A new book called Ingredients (currently pre-order) seeks to demystify 75 common food ingredients which are added to foods, including MSG, “by providing an easy-to-read encyclopedia of sorts on various food additives, their uses, and their history.”
The book was featured on NPR on September 25, 2015 in this segment: www.npr.org/sections/thesalt/2015/09/25/442823596/ingredients-an-eye-opening-look-at-the-additives-in-our-food .
In the segment reporter Tove Danovich notes, “We may eat a lot of food additives, but most consumers know very little about them. These often-misunderstood substances go by unwieldy names like “diacetyl” or “azodicarbonamide.” They are in everything from salad dressings to Twinkies. But how many of us actually know what they look like or, more importantly, what they’re doing in our food?”
The book addresses monosodium glutamate – better known as MSG — among the 75 food ingredients that are profiled.

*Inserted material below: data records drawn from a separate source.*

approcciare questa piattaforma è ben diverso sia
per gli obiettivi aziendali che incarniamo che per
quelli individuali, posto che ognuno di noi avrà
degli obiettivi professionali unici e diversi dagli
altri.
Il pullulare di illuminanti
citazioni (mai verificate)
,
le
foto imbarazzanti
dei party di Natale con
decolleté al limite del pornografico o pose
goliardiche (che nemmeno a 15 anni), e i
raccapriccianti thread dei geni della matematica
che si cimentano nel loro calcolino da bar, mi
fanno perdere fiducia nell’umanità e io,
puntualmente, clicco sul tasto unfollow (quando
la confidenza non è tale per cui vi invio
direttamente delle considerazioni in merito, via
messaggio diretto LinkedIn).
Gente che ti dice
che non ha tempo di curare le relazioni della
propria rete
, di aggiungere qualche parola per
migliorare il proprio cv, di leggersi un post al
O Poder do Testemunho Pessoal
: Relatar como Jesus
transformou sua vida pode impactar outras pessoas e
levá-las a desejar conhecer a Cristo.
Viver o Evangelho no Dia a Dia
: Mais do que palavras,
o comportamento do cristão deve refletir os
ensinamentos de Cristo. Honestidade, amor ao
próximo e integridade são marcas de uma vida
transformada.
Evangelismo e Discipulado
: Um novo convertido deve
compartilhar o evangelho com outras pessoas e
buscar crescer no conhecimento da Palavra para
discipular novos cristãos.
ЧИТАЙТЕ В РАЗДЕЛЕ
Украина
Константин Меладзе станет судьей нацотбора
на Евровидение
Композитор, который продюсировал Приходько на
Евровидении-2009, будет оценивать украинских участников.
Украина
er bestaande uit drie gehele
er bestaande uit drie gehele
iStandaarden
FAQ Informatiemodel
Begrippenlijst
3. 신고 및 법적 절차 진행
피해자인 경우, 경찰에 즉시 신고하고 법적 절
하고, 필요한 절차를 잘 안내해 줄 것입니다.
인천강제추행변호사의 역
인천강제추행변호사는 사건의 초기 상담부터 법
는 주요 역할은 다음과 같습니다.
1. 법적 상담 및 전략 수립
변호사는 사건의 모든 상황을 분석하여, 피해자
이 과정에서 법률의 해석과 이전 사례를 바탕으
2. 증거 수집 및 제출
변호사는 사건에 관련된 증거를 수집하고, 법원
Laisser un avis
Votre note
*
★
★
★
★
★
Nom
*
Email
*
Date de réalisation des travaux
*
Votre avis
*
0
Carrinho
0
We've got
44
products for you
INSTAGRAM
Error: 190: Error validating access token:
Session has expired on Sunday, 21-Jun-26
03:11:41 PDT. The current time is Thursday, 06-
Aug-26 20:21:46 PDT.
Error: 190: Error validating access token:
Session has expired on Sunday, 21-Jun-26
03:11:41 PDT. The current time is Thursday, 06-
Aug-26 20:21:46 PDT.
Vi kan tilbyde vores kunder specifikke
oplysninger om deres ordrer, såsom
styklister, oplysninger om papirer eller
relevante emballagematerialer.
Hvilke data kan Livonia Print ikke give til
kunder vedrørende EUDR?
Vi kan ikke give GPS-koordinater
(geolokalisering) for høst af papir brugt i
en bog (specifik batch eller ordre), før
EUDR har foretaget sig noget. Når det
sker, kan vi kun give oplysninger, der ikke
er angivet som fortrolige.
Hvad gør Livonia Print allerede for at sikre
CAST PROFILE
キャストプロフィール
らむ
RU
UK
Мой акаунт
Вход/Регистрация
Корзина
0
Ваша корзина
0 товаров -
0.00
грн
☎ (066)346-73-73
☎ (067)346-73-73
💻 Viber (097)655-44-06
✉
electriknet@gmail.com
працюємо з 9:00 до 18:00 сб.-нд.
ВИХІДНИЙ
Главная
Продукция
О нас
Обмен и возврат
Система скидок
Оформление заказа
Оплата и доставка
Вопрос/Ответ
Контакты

According to the NPR report, “For decades the additive [MSG], popular in Asian cooking and other cuisines, has had a reputation for causing ‘Chinese Restaurant Syndrome’ — health woes including heart palpitations and other allergic reactions. But today, most scientists agree that this reputation is entirely unfounded. Glutamate is a naturally occurring amino acid, and the same flavor enhancer that makes Parmesan cheese or tomato sauce so delicious. In the form of MSG, it’s just one of many white powders and clear liquids that have gotten a bad reputation because of a poor understanding of chemistry and public mistrust.”